Confesión

Fragmento

¡Qué sé yo qué habré de decir o hacer cuando con voz tosca y tabernaria se dirija a mí el Penitente! Sí, el rostro encendido, los ojos extraviados en un mirar nervioso, los labios en una persistente mueca que le hará parecer tan alterado que sentiré miedo de él. Sobre el mármol veteado sus manos se agitarán con burdos ademanes, puede que en un exagerado afán por confiarme sus cuitas.

¿Qué mejor lugar para expiar los pecados que la aparentemente fría barra de un bar? ¿Dónde podría enmendarse uno sino en una atmósfera teatral y real al mismo tiempo?
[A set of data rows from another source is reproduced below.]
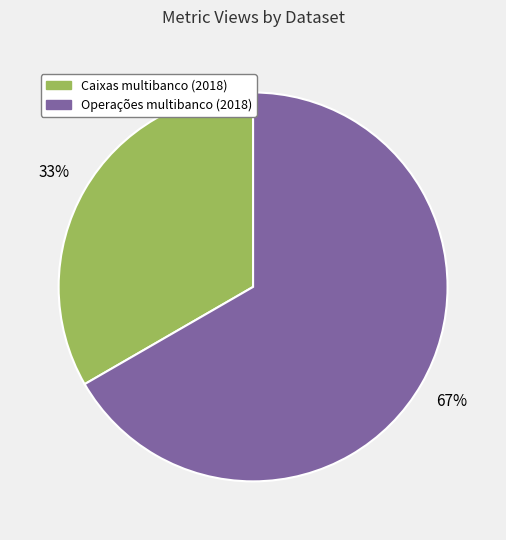

Is there a majority slice in this chart?

Yes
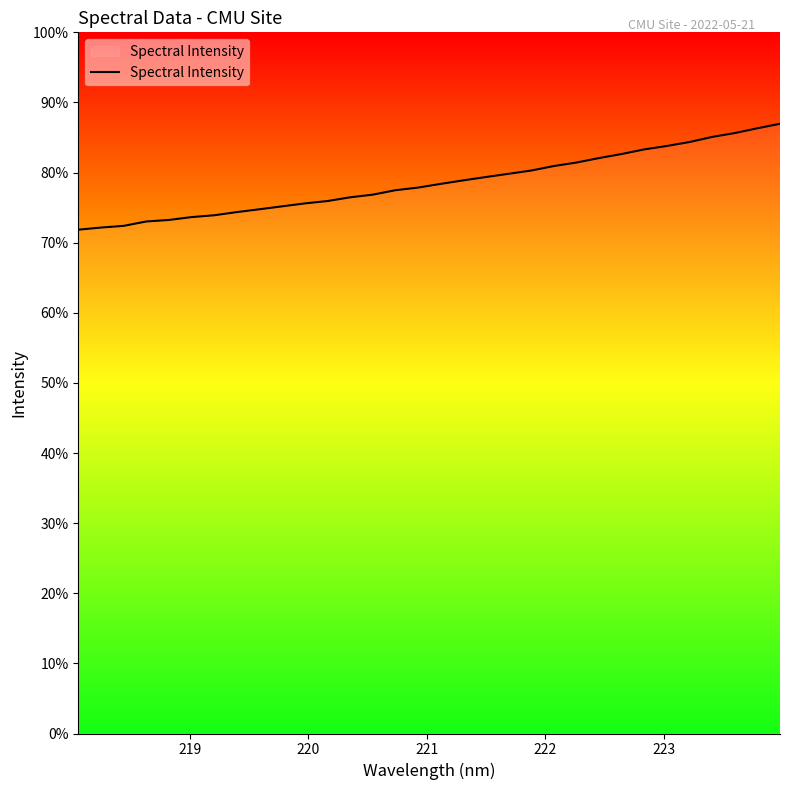

Does the chart have visible grid lines?

No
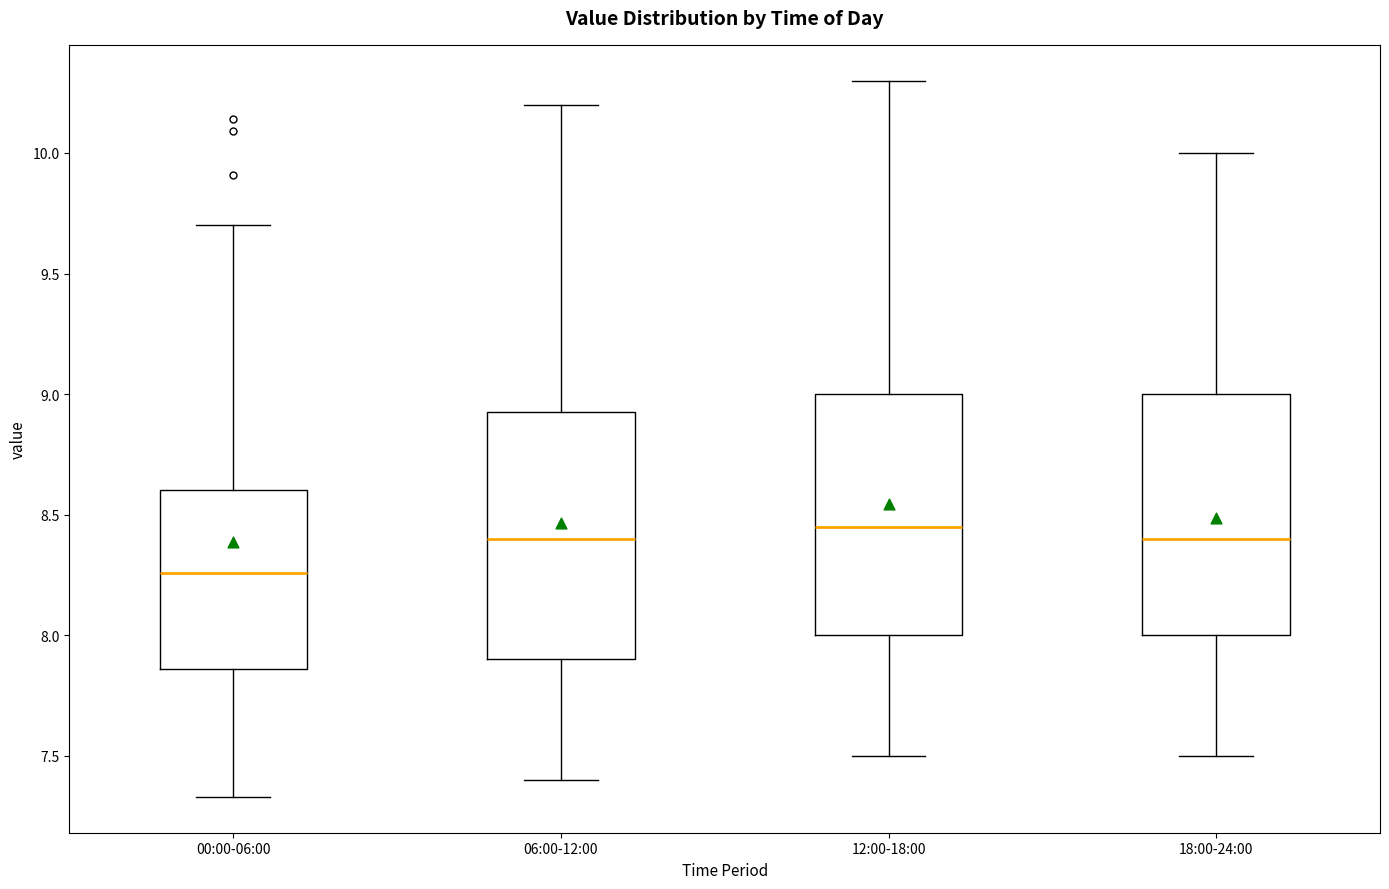

Reading left to right, transcribe this box plot: for each box, give where its median line is, the range the box spans, and where its two whiskers end, as read against the y-axis. The values are not printed on the chart, so give them approximately, as read against the axis.

00:00-06:00: median 8.25, box 7.85 to 8.60, whiskers 7.35 to 9.70
06:00-12:00: median 8.40, box 7.90 to 8.95, whiskers 7.40 to 10.20
12:00-18:00: median 8.45, box 8.00 to 9.00, whiskers 7.50 to 10.30
18:00-24:00: median 8.40, box 8.00 to 9.00, whiskers 7.50 to 10.00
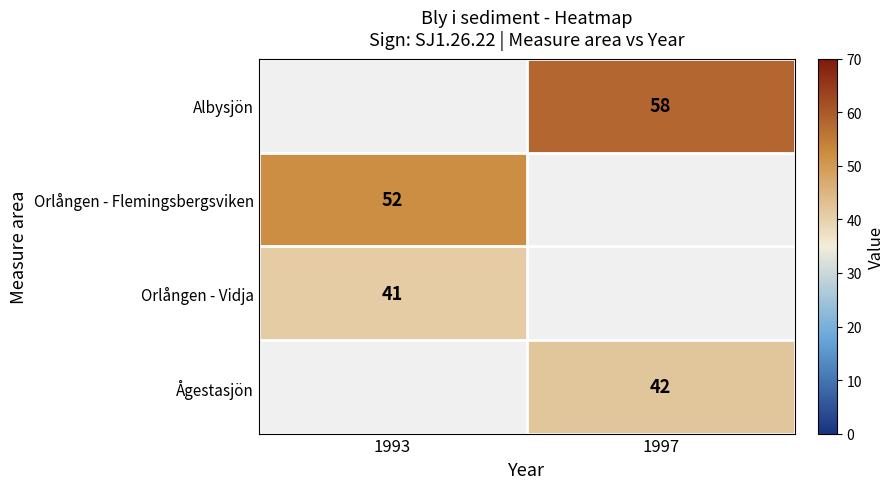

Is it true that Orlången - Vidja equals 41 at 1993?

True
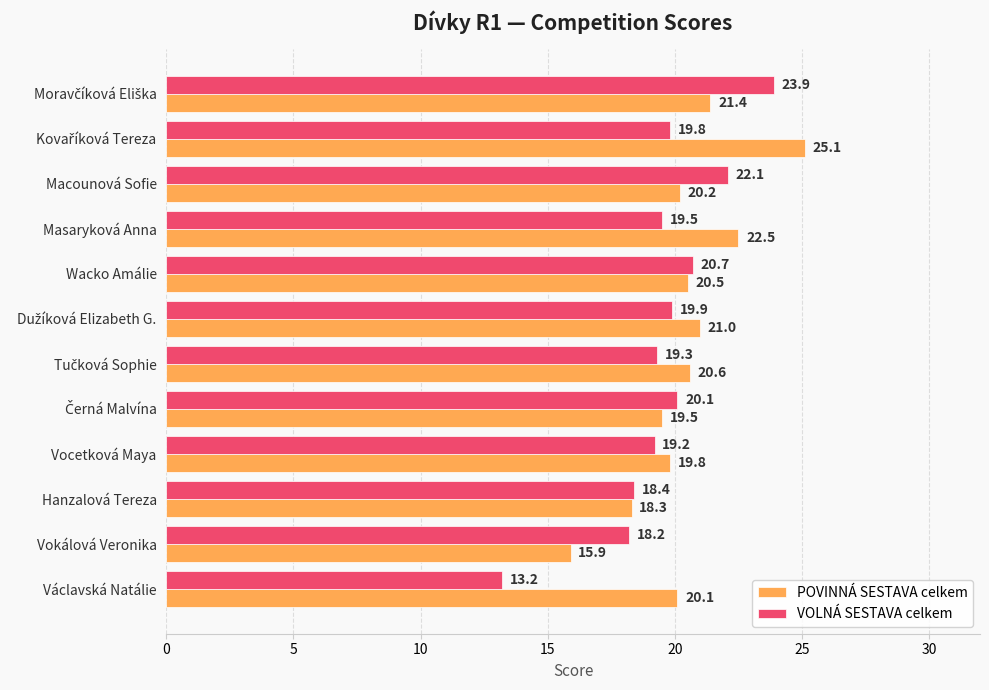

What is the total value across all series at Václavská Natálie?

33.3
De tanto en tanto, el Penitente se ajustará las gruesas gafas con el dedo corazón de su mano izquierda. En ellas veré el argentado y mágico reflejo de las lámparas colgantes y el mío propio. El Penitente tomará una copa tras otra, y hablará y hablará de su repugnante vida. Sus aspavientos no dejarán de inquietarme. Sentado en el alto taburete que hace de reclinatorio, me revelará de forma grotesca sus excesos, sus tentaciones y esas culpas obligatorias que hacen de la condición humana la mayor contradicción. ¿Qué contestaré a sus palabras? Esperaré esa frase precisa y comprensible que me permita decir: «¡Ha hecho usted muy bien! ¡Sí señor!»